Exercises to complete
**a.** According to the page text, what percentage of bicyclists on 13th Avenue go against traffic?
**b.** In the page text, update the part that opens with the words containing "In the summer" and closes with "into a reality.", replacing "parents" with "family".

Richard Johnson, owner of Midtown Direct Smoke Shop on 13th Avenue, said that he would lose parking spaces in front of his store.
“The parking on the street is critical because it serves all of these businesses,” he said in the Nov. 23 issue of The Register-Guard.
Above: The proposed two-way bike lane largely leaves the existing motorized travel lanes and on-street parking intact. A bicyclist heads westbound on 13th Avenue at Alder Street.
LiveMove members studied city policies for support for the plan, and followed with a block-by-block analysis of the street. The number of parking spaces available was compared with how frequently they are used. The redesign plan removes parking spaces that are mostly unused.
“If they’re occupied more than 50 percent of the time, we didn’t take them out,” said Meltzer. “We know parking is important to businesses. However, if they are empty more than half of the day, we felt that space could be better utilized.”
Associate Professor Marc Schlossberg, of the UO Department of Planning, Public Policy and Management, argued that the bike path would be good for the businesses along the route.
“Studies all around the country have shown that when you put bike lanes in like this, it actually boosts local business,” he said. “Thinking about this sort of design for 13th, I see it as a transportation link, but also as an economic development catalyst.”
LiveMove’s analysis also found that 40 percent of bicyclists on 13th go against traffic.
“You can have two observations with that,” Schlossberg said. “One could be, ‘Who are these reckless students who have a death wish?’ The other is, ‘Wow, this is a really uncomfortable place to bike the wrong way. Most people don’t have a death wish, yet 40 percent of people are still going that way. It really looks like they want to go on 13th and not on 11th or 12th.’”
In the summer of 2008, David Minor, a UO graduate student and general manager of Jo Federigo’s restaurant, was riding on Willamette Street when he turned left onto 13th Avenue and was struck and killed by a motorist. He was 27.
His parents, Susan and John Minor, have pushed for safer biking zones in Eugene and donated $150,000 in David’s memory last year to support LiveMove’s two-way design. They would like the corridor to be named “David Minor Bikeway” in his memory, and many community members are actively working to make this idea into a reality.

Available data

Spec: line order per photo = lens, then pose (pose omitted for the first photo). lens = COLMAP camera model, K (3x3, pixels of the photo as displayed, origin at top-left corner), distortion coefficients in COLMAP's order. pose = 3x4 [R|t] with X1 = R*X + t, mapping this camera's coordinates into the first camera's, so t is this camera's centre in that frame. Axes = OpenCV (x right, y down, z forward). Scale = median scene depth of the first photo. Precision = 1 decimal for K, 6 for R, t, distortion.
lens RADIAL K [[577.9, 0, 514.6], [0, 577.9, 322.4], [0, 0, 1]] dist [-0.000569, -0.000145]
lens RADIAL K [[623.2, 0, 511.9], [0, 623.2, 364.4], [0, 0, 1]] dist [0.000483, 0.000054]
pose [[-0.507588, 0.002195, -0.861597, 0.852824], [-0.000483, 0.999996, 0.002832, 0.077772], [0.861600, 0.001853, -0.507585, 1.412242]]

Solutions to the tasks
**a.** 40 percent

**b.**
In the summer of 2008, David Minor, a UO graduate student and general manager of Jo Federigo’s restaurant, was riding on Willamette Street when he turned left onto 13th Avenue and was struck and killed by a motorist. He was 27.
His family, Susan and John Minor, have pushed for safer biking zones in Eugene and donated $150,000 in David’s memory last year to support LiveMove’s two-way design. They would like the corridor to be named “David Minor Bikeway” in his memory, and many community members are actively working to make this idea into a reality.